项目名称: 汉语依存分析的概率化决策动作模型及自适应技术研究
项目编号: No.60875041
项目类型: 面上项目
立项/批准年度: 2009
项目学科: 矿业工程
项目作者: 赵军
作者单位: 中国科学院自动化研究所
项目金额: 35万元
中文摘要: 依存句法分析是自然语言处理的重要任务之一。在机器翻译、自动问答、信息提取等应用系统中, 依存句法分析能够为各系统提供句子结构上的信息。本课题研究依存分析的概率化决策动作模型及自适应技术研究,主要研究内容包括:网络挖掘辅助的依存句法分析方法、融合层次化语义知识的汉语依存句法分析方法、基于多种树库知识迁移的依存句法分析方法、依存句法分析在自然语言中的应用(社区问答系统关键技术、基于知识关联的实体排歧与属性抽取技术、网络挖掘辅助的机构名翻译抽取技术、文本倾向性分析中领域自适应技术等)。主要研究成果包括:30篇学术论文,其中包括国际顶级会议论文11篇,授权国家发明专利两项,申请国家软件著作权登记两项, 获得国际学术奖励一项(ACM KDD-CUP),作为中国计算机学会《学科前沿讲习班》第二十一期"面向互联网的自然语言处理技术"特邀讲师为来自全国的青年学者和学生讲述了依存句法分析、信息抽取、观点挖掘和倾向性分析、问答系统等内容,培养博士硕士研究生多名。
中文关键词: 自然语言处理;依存句法分析;结构化机器学习
英文摘要: Dependnecy parsing is one of the important tasks in the area of natural language processing (NLP). It can provide structural information of sentences in various kinds of application systems such as machine translation, question answering and information extraction.
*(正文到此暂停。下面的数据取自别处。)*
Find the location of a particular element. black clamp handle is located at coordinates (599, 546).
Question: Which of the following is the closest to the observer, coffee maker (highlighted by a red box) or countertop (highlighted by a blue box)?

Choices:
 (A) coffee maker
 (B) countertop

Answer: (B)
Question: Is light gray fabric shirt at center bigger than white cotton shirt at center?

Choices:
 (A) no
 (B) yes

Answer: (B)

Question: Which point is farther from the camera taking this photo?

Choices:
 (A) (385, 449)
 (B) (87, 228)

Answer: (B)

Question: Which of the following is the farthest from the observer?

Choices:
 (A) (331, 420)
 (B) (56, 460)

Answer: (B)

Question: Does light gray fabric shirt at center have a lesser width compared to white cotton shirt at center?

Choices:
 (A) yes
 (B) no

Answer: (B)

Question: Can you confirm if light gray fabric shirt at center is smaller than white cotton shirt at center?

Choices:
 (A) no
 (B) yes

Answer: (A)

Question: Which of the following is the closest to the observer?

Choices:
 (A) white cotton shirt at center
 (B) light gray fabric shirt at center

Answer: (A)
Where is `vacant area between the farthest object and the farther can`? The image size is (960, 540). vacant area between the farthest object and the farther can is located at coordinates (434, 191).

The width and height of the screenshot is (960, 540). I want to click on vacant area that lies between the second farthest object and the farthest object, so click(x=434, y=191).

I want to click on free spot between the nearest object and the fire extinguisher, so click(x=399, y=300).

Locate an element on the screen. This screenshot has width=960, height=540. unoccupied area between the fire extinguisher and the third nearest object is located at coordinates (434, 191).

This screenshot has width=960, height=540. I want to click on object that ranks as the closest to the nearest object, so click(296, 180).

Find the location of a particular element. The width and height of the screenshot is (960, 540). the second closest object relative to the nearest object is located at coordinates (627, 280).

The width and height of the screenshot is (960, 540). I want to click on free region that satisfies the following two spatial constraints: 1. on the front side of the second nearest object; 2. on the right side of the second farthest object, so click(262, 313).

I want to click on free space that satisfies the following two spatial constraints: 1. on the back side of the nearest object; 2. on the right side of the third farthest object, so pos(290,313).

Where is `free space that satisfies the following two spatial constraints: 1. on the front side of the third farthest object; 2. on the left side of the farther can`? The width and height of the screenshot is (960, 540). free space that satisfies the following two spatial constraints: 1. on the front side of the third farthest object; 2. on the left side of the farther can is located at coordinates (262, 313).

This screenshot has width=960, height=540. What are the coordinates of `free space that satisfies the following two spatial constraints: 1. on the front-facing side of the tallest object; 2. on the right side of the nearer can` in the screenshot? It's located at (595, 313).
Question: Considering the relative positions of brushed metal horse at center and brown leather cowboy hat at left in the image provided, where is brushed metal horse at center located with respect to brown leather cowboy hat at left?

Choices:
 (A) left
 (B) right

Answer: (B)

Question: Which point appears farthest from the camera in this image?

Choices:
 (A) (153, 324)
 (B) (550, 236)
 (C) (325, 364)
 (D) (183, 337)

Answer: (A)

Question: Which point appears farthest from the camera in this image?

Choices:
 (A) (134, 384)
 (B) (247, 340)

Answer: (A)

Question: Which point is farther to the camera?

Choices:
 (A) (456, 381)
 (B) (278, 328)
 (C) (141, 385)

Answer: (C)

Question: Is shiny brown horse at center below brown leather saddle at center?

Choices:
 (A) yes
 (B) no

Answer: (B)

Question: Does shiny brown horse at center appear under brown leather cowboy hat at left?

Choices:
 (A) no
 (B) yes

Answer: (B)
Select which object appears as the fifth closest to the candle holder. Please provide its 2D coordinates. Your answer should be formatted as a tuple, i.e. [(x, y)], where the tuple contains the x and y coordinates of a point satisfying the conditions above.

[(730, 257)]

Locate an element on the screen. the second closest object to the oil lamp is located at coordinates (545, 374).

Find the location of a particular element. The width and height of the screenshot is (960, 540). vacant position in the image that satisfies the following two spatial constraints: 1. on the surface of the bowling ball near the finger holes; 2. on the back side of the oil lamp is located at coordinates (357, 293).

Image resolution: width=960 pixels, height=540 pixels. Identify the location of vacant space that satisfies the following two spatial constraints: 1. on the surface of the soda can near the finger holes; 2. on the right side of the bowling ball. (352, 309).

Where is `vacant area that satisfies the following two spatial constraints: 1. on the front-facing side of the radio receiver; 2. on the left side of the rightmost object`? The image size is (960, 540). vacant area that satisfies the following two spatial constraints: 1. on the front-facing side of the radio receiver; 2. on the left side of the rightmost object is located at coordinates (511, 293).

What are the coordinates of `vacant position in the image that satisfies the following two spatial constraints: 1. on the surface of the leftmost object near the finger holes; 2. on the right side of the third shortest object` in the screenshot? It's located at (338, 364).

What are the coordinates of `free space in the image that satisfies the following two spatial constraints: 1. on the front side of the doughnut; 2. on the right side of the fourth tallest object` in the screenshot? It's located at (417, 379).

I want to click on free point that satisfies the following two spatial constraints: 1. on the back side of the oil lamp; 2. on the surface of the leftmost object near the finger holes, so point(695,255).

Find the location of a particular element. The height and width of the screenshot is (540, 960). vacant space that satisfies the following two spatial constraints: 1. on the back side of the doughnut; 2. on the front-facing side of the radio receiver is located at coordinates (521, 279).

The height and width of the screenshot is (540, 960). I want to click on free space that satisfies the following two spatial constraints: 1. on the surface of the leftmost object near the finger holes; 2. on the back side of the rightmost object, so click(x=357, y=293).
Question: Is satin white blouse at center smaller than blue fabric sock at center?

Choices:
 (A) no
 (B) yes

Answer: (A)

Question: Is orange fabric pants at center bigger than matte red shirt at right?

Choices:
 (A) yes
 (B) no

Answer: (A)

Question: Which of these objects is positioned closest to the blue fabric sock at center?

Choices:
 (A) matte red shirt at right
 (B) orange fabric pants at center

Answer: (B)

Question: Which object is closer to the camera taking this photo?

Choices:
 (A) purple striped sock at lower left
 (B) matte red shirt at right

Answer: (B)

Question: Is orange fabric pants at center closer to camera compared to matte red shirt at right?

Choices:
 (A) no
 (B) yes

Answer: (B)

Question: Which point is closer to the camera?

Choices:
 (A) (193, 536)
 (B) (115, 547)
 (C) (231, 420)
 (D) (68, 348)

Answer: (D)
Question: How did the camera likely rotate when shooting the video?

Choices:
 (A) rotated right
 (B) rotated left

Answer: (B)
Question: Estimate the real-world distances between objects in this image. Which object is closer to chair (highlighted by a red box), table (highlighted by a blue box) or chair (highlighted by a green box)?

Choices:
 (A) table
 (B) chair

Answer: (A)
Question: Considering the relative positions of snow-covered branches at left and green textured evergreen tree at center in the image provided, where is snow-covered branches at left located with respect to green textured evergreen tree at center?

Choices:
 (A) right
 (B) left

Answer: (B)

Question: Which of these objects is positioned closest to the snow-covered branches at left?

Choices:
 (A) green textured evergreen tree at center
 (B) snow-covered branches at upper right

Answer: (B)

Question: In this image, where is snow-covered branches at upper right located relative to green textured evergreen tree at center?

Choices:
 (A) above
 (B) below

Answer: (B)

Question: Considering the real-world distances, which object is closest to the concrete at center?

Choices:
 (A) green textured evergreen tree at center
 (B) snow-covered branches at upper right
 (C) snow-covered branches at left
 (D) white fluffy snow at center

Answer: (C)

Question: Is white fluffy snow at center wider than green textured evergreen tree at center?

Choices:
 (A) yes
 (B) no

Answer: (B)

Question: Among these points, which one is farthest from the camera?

This project focuses on probabilistic models for action-based Chinese dependency parsing and domain adaptation, including (1) Web mining assisted statistical dependency parsing; (2) Incorporating hierarchical semantic knowledge for Chinese dependency parsing; (3) Knowledge transfer based on multiple treebanks for dependency parsing; (4) Dependency parsing in several kinds of natural language processing (research on community question answering; Named entity disambiguation and attribute extraction based on concept association; Organization name translation with the assistance of web information; domain adaptation for opinion extraction and sentiment analysis). The main achievements include: 30 papers, where 11 papers in the top-rank international conferences; 2 national invention patents, 2 software patent registrations, one international award (ACM KDD_CUP). The related achievements receive national and foreign experts' high quality evaluation, and instrongly promote the development of the research in this field.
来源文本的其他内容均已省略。